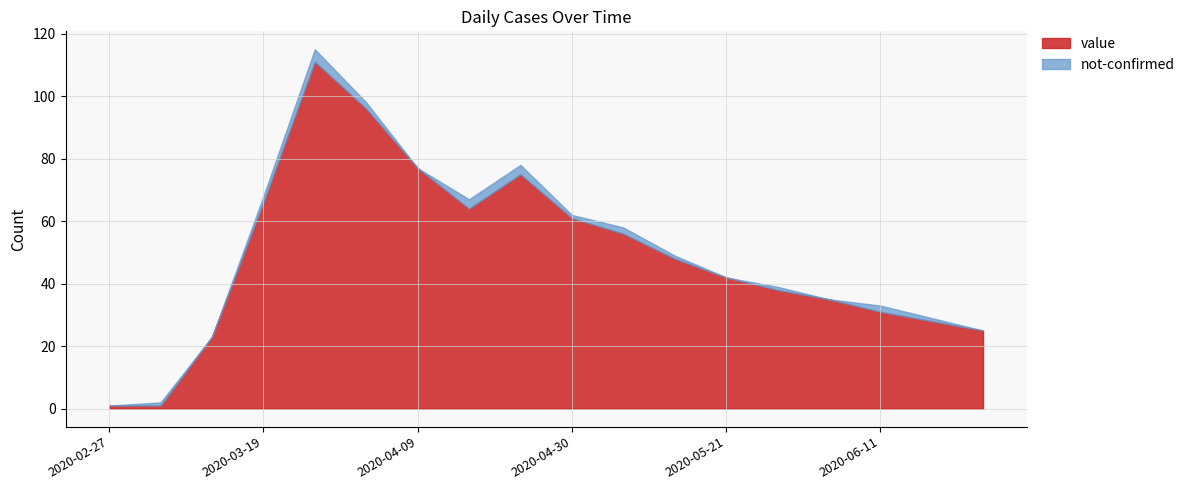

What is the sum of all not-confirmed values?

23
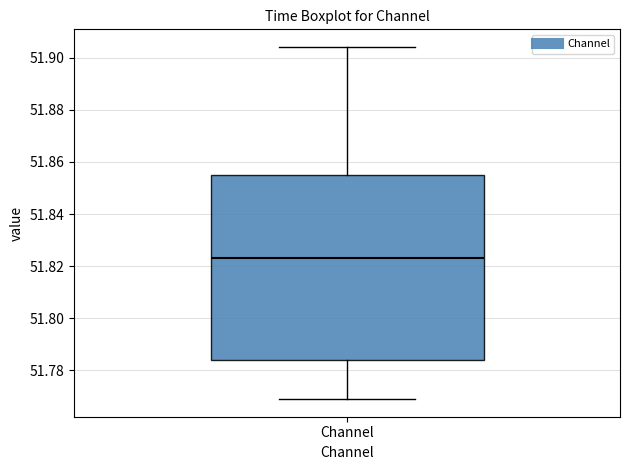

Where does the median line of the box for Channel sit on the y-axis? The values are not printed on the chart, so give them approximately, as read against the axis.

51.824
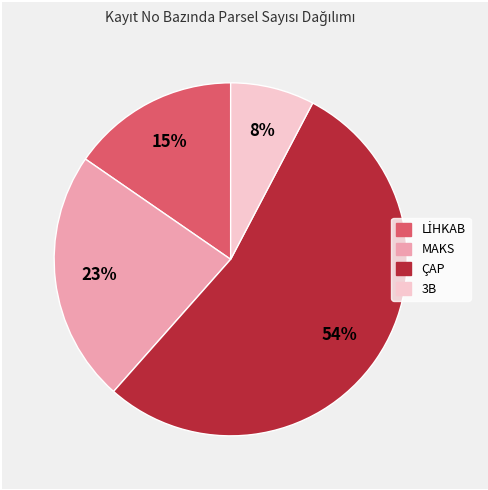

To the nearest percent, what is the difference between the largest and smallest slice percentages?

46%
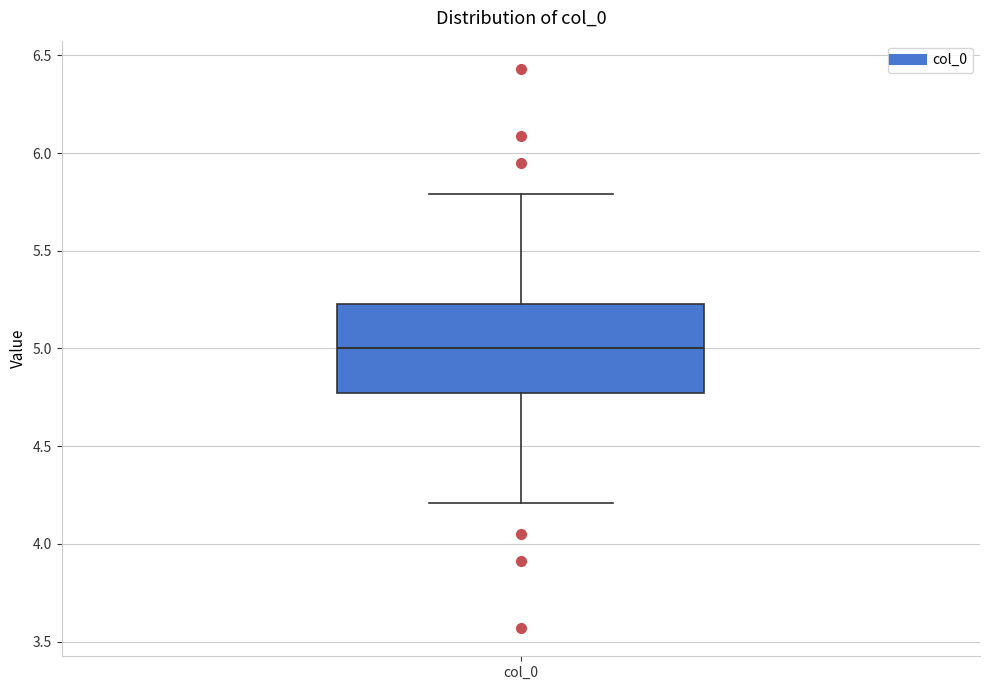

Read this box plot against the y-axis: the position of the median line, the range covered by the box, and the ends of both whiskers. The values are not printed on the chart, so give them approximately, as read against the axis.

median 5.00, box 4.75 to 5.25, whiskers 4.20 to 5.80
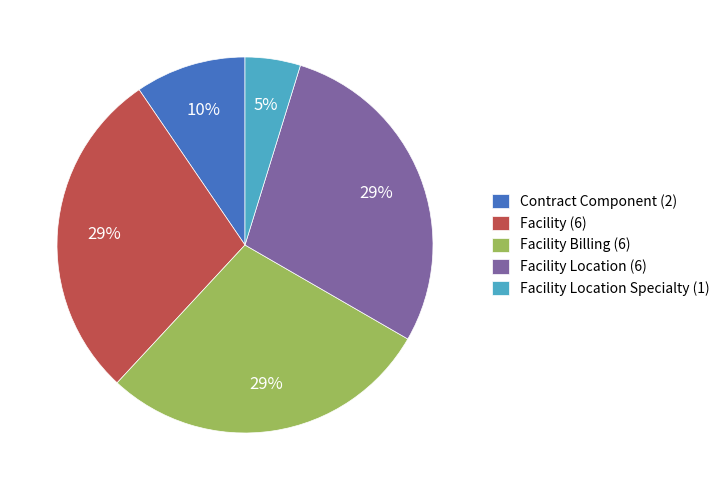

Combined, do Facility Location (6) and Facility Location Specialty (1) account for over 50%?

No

====

_Your task:_
Select each line in the rows above that contains the word "printed", treating uppercase and lowercase letters as distinct.

_Task result:_
Where does the median line of the box for Channel sit on the y-axis? The values are not printed on the chart, so give them approximately, as read against the axis.
Read this box plot against the y-axis: the position of the median line, the range covered by the box, and the ends of both whiskers. The values are not printed on the chart, so give them approximately, as read against the axis.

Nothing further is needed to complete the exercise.